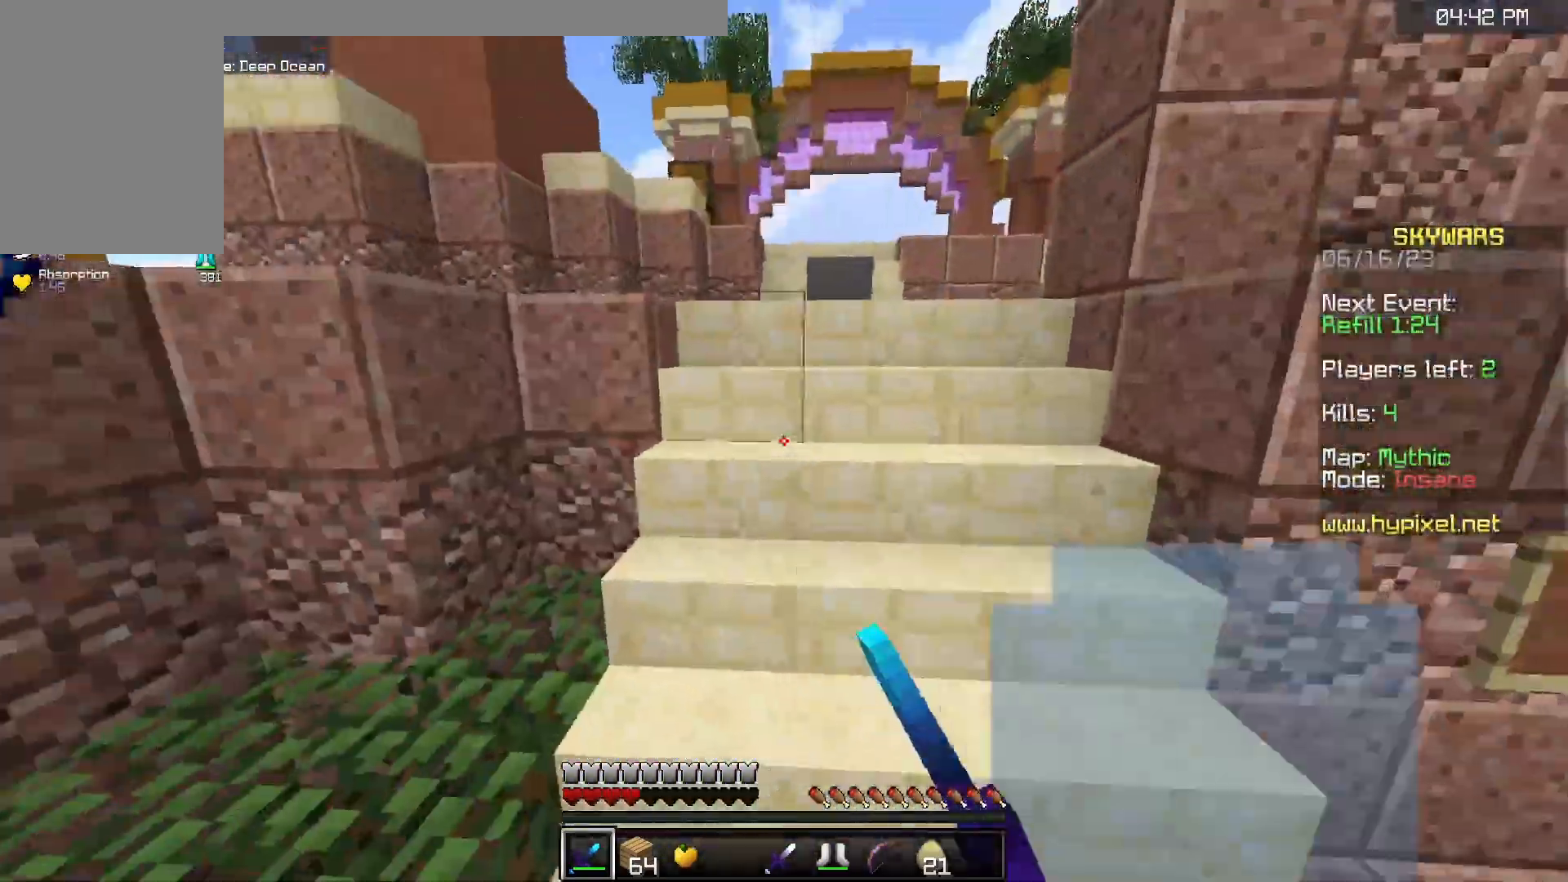
{"keys": ["space", "w"], "mouse": [], "events": [[417, "space", "down"]]}
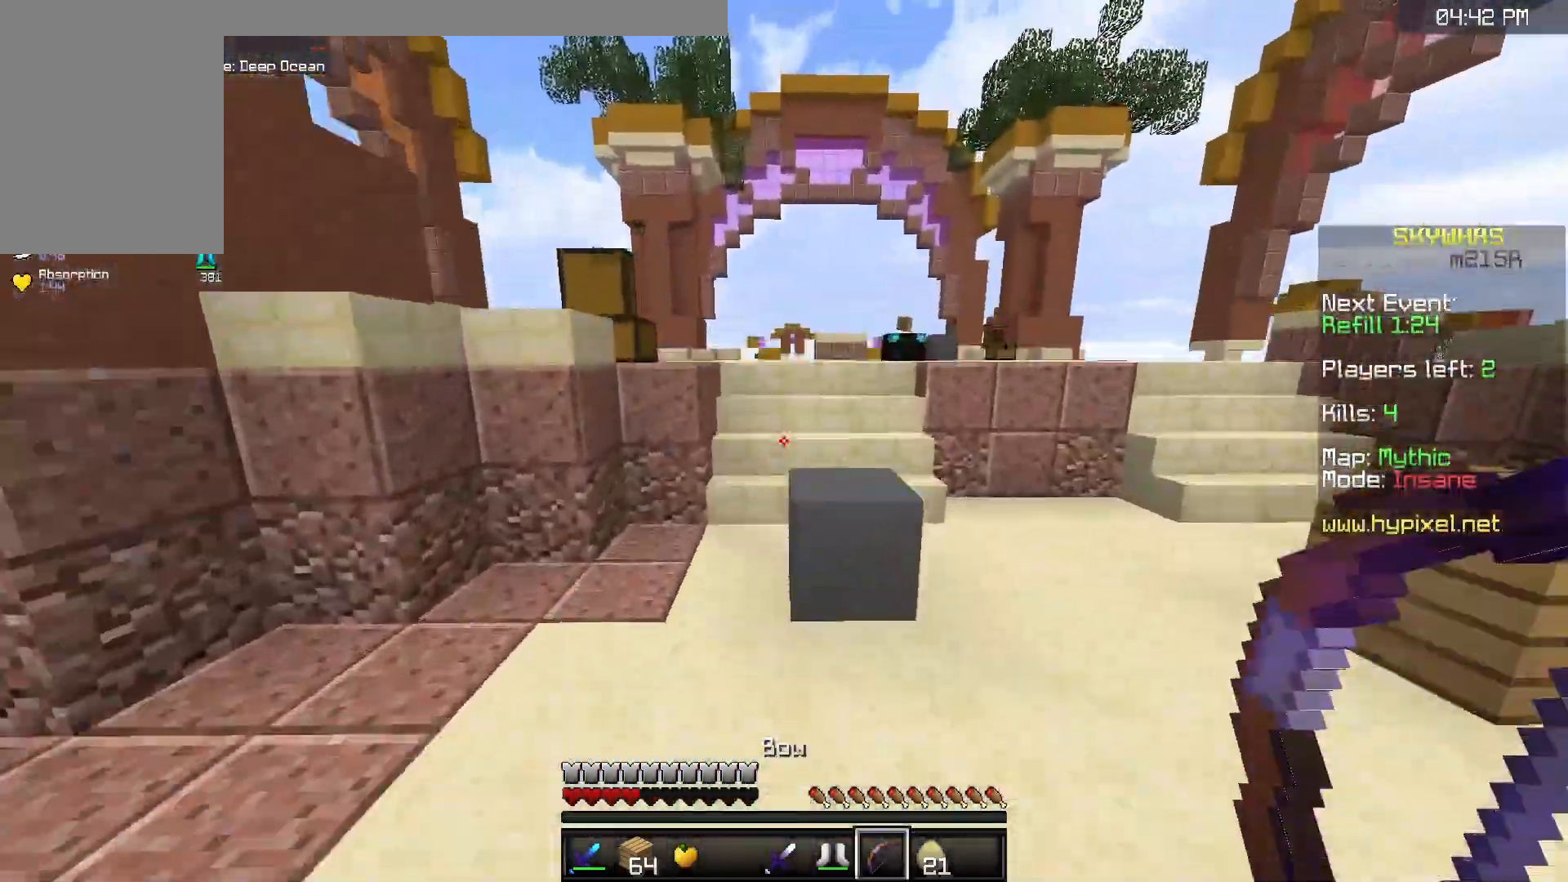
{"keys": ["s"], "mouse": ["right"], "events": [[50, "a", "down"], [83, "mouse_right", "down"], [167, "w", "up"], [217, "s", "down"], [217, "space", "up"], [450, "a", "up"]]}
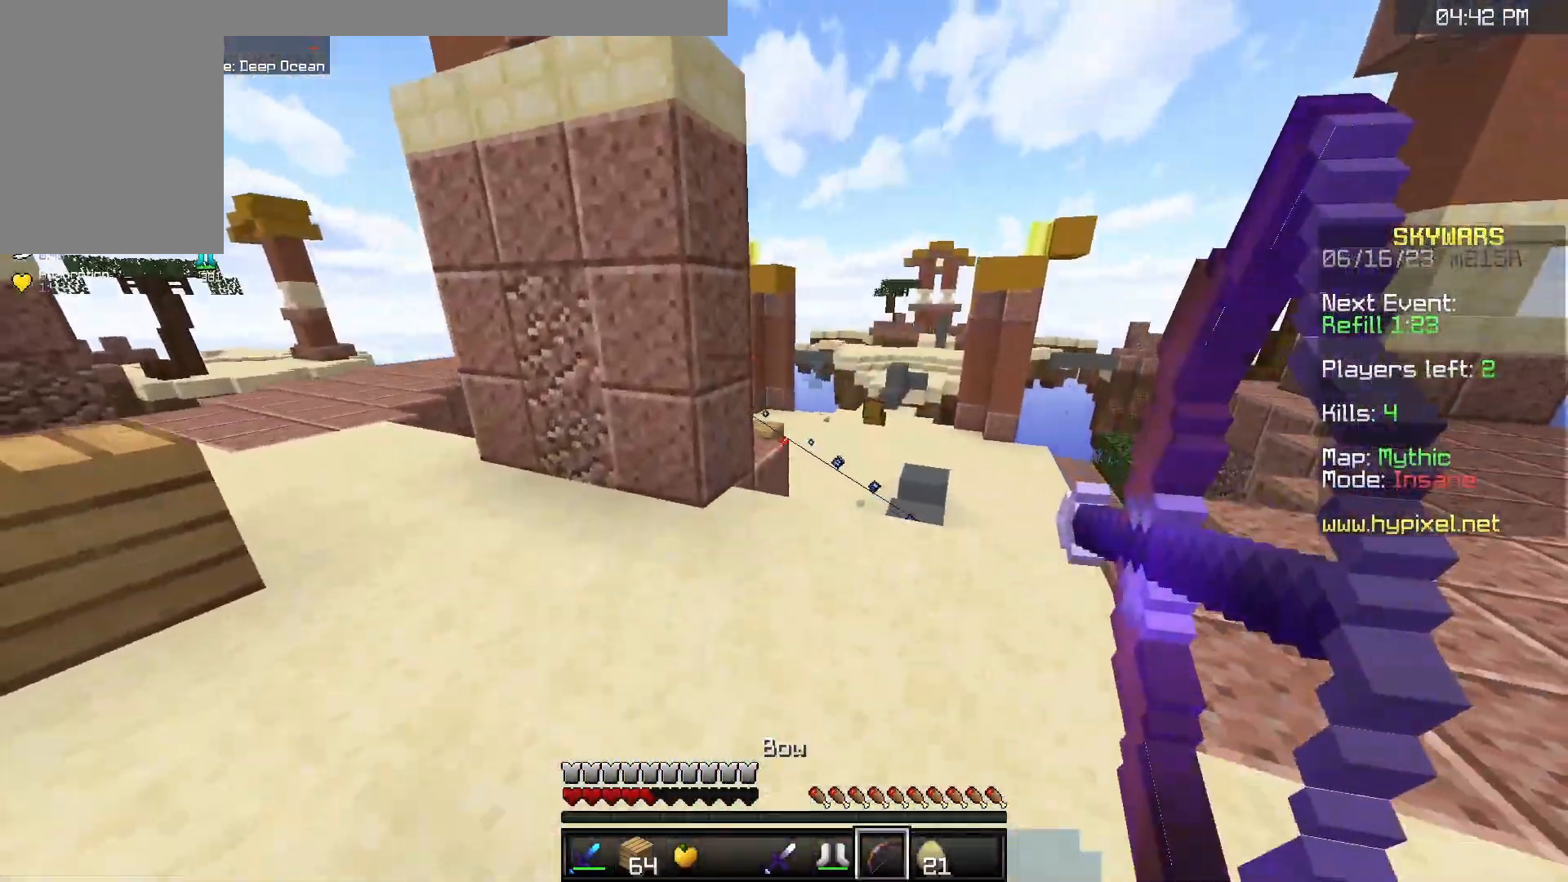
{"keys": ["a", "s", "space"], "mouse": [], "events": [[283, "d", "down"], [417, "a", "down"], [417, "mouse_right", "up"], [450, "space", "down"], [483, "d", "up"]]}
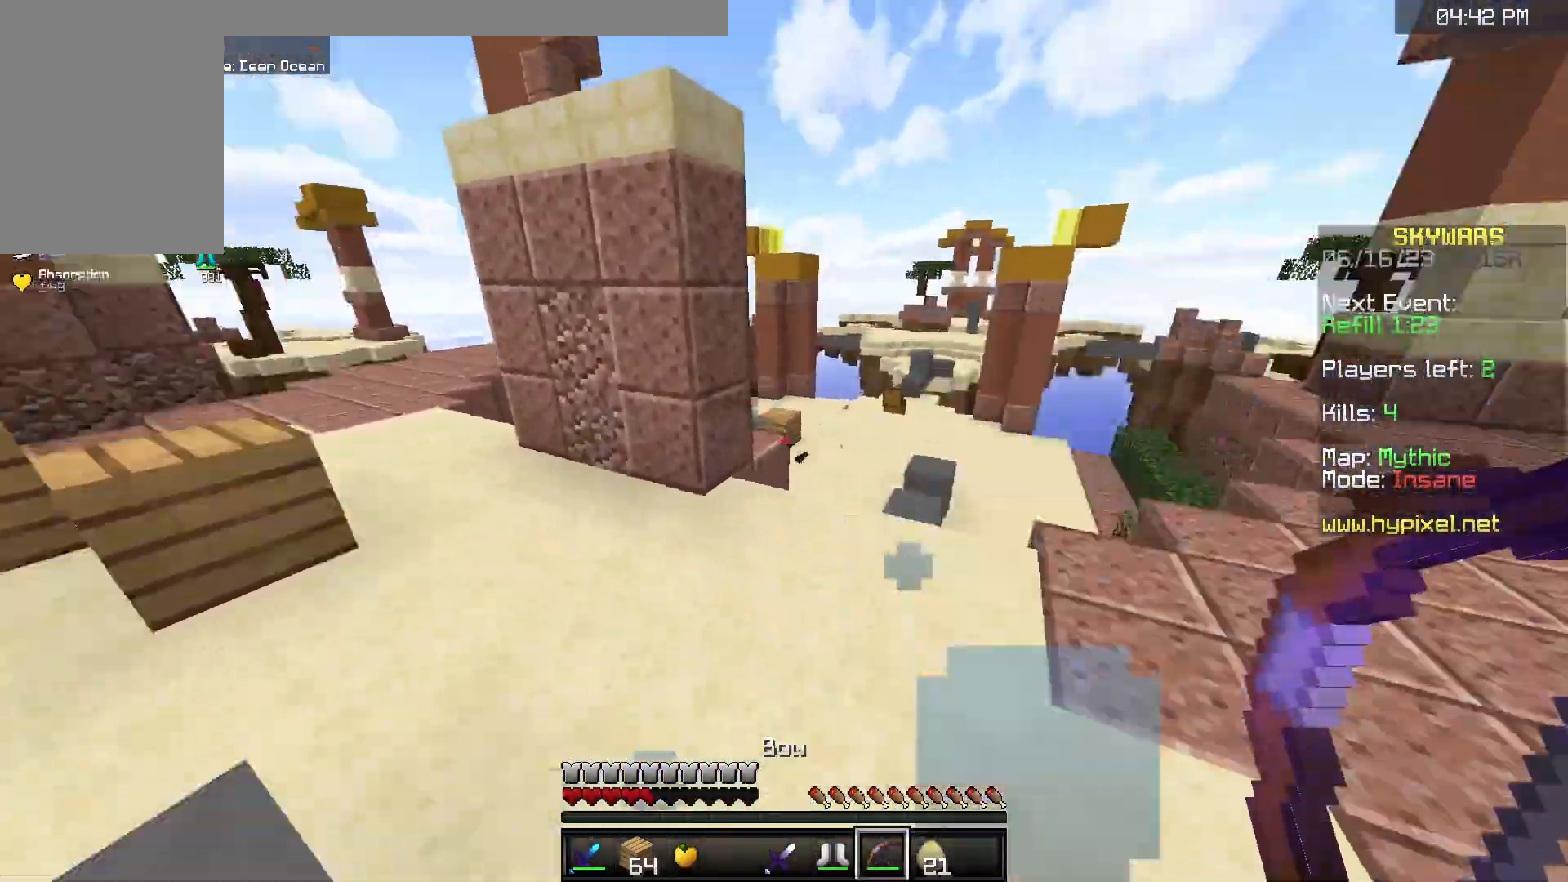
{"keys": ["w"], "mouse": [], "events": [[117, "s", "up"], [133, "space", "up"], [150, "w", "down"], [350, "a", "up"]]}
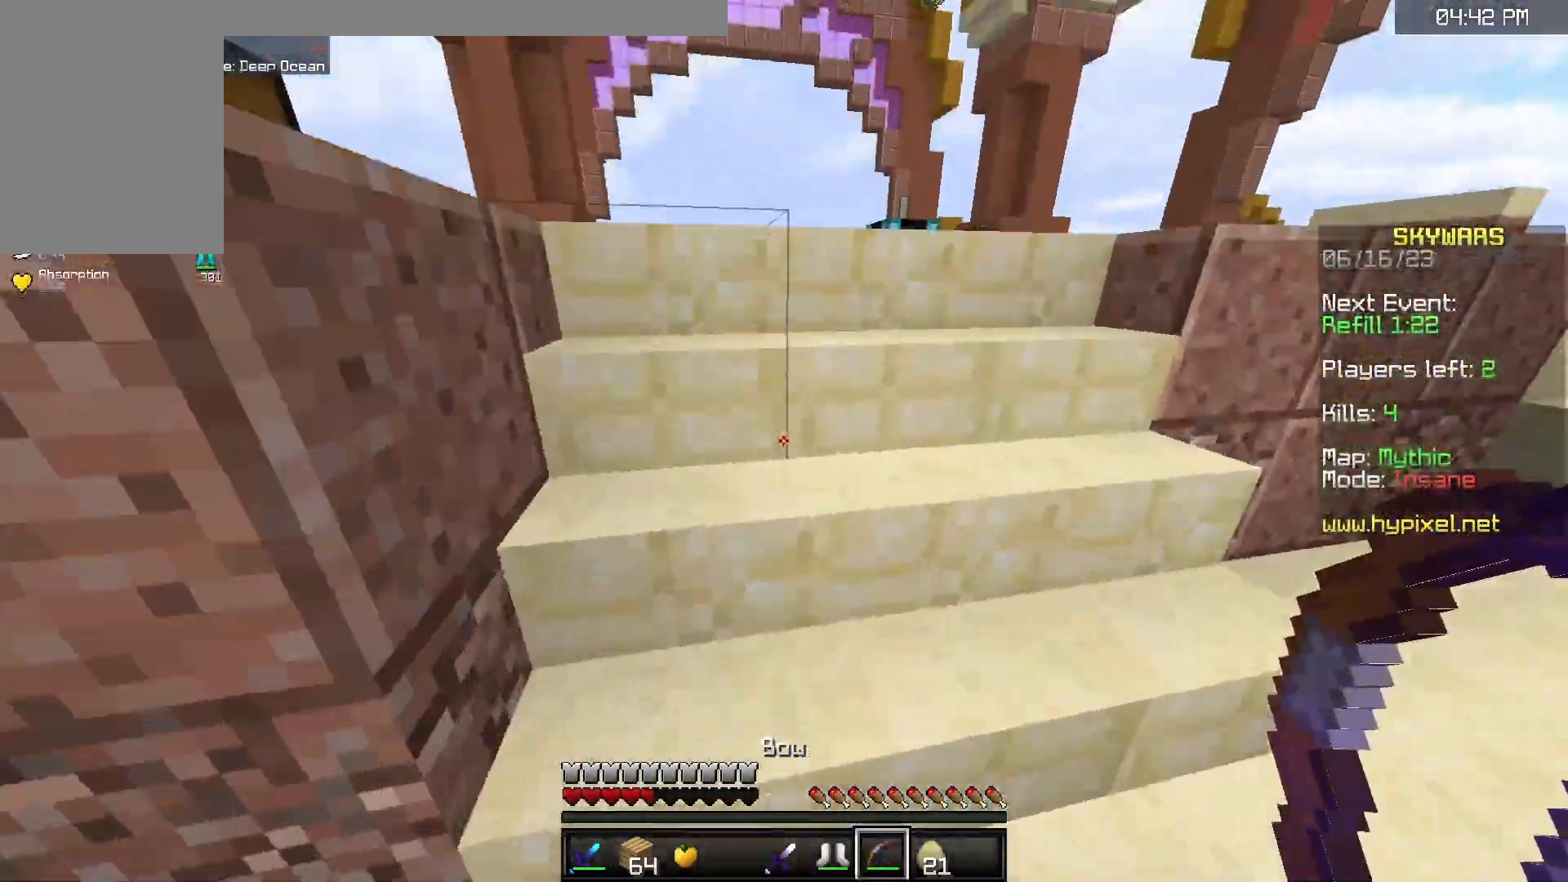
{"keys": ["space", "w"], "mouse": [], "events": [[283, "space", "down"]]}
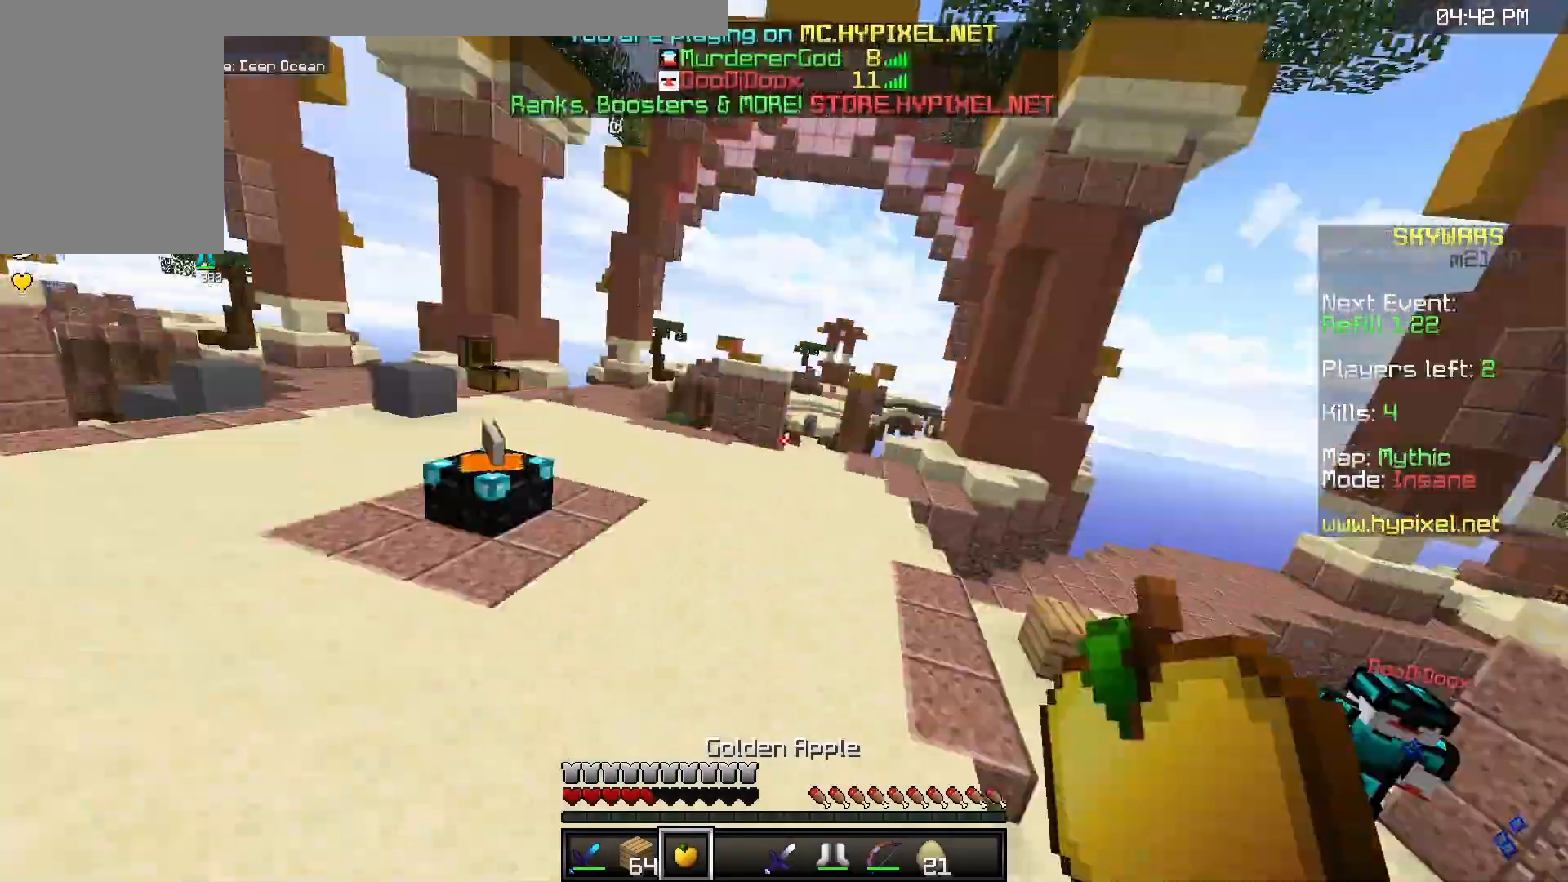
{"keys": ["s", "space"], "mouse": ["right"], "events": [[17, "mouse_right", "down"], [100, "w", "up"], [133, "space", "up"], [150, "s", "down"], [483, "space", "down"]]}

**Exercise details:** Without the pictures, restate all of the entries word for word.

**Output of the exercise:**
{"keys": ["space", "w"], "mouse": [], "events": [[417, "space", "down"]]}
{"keys": ["s"], "mouse": ["right"], "events": [[50, "a", "down"], [83, "mouse_right", "down"], [167, "w", "up"], [217, "s", "down"], [217, "space", "up"], [450, "a", "up"]]}
{"keys": ["a", "s", "space"], "mouse": [], "events": [[283, "d", "down"], [417, "a", "down"], [417, "mouse_right", "up"], [450, "space", "down"], [483, "d", "up"]]}
{"keys": ["w"], "mouse": [], "events": [[117, "s", "up"], [133, "space", "up"], [150, "w", "down"], [350, "a", "up"]]}
{"keys": ["space", "w"], "mouse": [], "events": [[283, "space", "down"]]}
{"keys": ["s", "space"], "mouse": ["right"], "events": [[17, "mouse_right", "down"], [100, "w", "up"], [133, "space", "up"], [150, "s", "down"], [483, "space", "down"]]}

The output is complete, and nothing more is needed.